- _Directions for this task_: Filter the entries, keeping every line with the string "laboratory".

Start of Block

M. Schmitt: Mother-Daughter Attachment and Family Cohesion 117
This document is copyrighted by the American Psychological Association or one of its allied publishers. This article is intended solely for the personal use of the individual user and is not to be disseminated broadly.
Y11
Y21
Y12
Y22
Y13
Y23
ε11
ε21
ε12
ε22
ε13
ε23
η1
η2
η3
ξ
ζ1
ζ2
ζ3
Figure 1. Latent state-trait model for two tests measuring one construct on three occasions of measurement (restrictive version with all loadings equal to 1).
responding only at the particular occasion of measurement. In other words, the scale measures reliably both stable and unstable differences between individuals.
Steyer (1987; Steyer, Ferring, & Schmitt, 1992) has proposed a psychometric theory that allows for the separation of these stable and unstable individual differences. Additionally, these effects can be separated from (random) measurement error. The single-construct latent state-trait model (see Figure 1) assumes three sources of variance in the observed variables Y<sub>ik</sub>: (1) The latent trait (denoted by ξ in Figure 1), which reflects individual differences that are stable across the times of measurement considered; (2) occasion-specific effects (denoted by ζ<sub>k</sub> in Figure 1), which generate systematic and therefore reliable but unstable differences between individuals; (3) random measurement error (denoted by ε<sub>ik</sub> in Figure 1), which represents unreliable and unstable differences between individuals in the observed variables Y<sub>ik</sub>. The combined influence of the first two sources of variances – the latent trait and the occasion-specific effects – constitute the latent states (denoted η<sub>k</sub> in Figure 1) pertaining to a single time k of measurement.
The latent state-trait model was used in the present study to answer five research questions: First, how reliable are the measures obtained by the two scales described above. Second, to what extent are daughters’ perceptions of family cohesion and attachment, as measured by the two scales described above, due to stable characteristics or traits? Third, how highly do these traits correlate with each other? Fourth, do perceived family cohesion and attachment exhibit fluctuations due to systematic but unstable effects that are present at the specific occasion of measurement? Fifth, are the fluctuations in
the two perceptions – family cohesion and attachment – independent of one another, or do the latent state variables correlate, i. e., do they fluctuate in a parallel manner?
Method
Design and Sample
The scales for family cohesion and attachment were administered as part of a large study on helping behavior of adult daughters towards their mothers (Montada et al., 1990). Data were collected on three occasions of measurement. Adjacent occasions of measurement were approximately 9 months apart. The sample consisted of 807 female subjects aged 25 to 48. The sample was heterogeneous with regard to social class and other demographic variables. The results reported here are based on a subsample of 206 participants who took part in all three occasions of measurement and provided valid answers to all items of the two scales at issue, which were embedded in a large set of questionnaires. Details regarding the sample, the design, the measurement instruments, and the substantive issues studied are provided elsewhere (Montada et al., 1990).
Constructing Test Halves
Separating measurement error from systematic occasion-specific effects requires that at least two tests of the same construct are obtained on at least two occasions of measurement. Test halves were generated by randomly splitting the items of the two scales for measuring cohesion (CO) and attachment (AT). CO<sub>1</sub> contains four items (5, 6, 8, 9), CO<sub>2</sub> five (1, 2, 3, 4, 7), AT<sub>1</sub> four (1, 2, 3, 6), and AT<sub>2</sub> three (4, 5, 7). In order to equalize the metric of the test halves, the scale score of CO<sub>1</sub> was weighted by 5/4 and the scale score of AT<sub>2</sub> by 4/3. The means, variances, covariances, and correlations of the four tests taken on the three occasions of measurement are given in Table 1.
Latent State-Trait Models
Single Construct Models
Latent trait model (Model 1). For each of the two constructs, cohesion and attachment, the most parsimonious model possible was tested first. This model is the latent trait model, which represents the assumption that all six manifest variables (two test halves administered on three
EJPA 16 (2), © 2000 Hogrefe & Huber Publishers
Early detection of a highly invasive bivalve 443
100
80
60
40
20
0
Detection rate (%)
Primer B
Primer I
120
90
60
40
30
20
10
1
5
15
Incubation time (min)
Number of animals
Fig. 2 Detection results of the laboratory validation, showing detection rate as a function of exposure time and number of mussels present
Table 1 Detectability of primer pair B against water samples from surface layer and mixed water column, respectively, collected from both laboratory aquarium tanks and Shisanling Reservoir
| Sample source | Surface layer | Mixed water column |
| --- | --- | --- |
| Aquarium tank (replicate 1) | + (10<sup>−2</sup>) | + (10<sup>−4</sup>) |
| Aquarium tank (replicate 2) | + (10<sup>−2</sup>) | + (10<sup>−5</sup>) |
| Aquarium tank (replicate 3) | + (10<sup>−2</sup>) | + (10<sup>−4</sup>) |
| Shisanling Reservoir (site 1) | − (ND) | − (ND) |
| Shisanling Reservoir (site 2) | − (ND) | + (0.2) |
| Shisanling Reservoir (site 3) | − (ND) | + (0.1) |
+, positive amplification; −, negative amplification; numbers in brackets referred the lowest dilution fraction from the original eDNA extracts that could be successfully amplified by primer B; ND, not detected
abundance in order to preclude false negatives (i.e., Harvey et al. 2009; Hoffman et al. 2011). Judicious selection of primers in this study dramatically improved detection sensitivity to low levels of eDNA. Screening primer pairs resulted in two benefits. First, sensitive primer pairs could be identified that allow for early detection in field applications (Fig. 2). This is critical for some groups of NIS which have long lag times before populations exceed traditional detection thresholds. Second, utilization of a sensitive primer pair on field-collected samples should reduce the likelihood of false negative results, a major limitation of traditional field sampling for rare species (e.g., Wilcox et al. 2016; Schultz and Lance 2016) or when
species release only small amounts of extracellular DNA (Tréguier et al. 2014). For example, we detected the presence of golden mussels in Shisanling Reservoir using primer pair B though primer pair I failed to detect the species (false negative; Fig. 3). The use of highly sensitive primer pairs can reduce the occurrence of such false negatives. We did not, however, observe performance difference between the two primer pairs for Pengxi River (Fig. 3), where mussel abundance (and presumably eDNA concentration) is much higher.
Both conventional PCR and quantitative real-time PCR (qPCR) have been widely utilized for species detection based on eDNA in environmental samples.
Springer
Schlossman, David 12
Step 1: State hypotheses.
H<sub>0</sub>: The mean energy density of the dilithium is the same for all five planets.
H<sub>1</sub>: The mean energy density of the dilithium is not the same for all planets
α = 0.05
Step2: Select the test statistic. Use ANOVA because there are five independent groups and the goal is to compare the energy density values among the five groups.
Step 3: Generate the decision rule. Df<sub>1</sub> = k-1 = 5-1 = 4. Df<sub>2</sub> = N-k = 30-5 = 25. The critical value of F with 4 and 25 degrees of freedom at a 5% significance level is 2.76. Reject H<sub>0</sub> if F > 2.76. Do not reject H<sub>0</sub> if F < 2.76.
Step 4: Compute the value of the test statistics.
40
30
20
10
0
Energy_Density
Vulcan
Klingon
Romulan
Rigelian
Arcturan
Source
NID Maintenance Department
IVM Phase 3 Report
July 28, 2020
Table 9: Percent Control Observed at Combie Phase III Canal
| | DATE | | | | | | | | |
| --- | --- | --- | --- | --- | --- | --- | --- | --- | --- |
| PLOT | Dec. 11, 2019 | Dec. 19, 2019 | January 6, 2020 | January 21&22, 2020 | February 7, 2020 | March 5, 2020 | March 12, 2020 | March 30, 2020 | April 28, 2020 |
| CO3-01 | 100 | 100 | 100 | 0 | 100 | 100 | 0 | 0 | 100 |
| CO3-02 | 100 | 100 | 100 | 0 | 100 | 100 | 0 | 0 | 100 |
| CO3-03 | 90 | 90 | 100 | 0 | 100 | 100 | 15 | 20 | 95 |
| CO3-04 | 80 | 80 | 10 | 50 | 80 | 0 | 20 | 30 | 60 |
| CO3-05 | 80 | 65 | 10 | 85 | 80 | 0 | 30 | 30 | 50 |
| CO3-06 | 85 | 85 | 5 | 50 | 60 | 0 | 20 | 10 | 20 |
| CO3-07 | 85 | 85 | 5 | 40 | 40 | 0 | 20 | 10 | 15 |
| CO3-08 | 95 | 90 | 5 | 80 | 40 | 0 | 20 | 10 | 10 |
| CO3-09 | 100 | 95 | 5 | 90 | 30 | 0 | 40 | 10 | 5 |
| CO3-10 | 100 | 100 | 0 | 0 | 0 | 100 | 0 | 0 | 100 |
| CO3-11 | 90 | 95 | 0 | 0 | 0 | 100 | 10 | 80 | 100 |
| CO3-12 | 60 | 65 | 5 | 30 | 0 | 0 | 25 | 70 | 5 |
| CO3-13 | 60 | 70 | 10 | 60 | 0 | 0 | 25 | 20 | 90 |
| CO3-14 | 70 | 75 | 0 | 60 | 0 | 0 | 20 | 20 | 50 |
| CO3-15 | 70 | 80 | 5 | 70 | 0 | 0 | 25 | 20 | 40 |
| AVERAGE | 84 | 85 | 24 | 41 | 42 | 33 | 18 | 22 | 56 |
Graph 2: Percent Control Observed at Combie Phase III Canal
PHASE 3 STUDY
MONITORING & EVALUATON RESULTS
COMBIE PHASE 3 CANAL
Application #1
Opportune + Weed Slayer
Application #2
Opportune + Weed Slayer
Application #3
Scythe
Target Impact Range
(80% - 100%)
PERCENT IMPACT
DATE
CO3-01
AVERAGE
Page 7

End of Block

- _Completed exercise_:
Fig. 2 Detection results of the laboratory validation, showing detection rate as a function of exposure time and number of mussels present
Table 1 Detectability of primer pair B against water samples from surface layer and mixed water column, respectively, collected from both laboratory aquarium tanks and Shisanling Reservoir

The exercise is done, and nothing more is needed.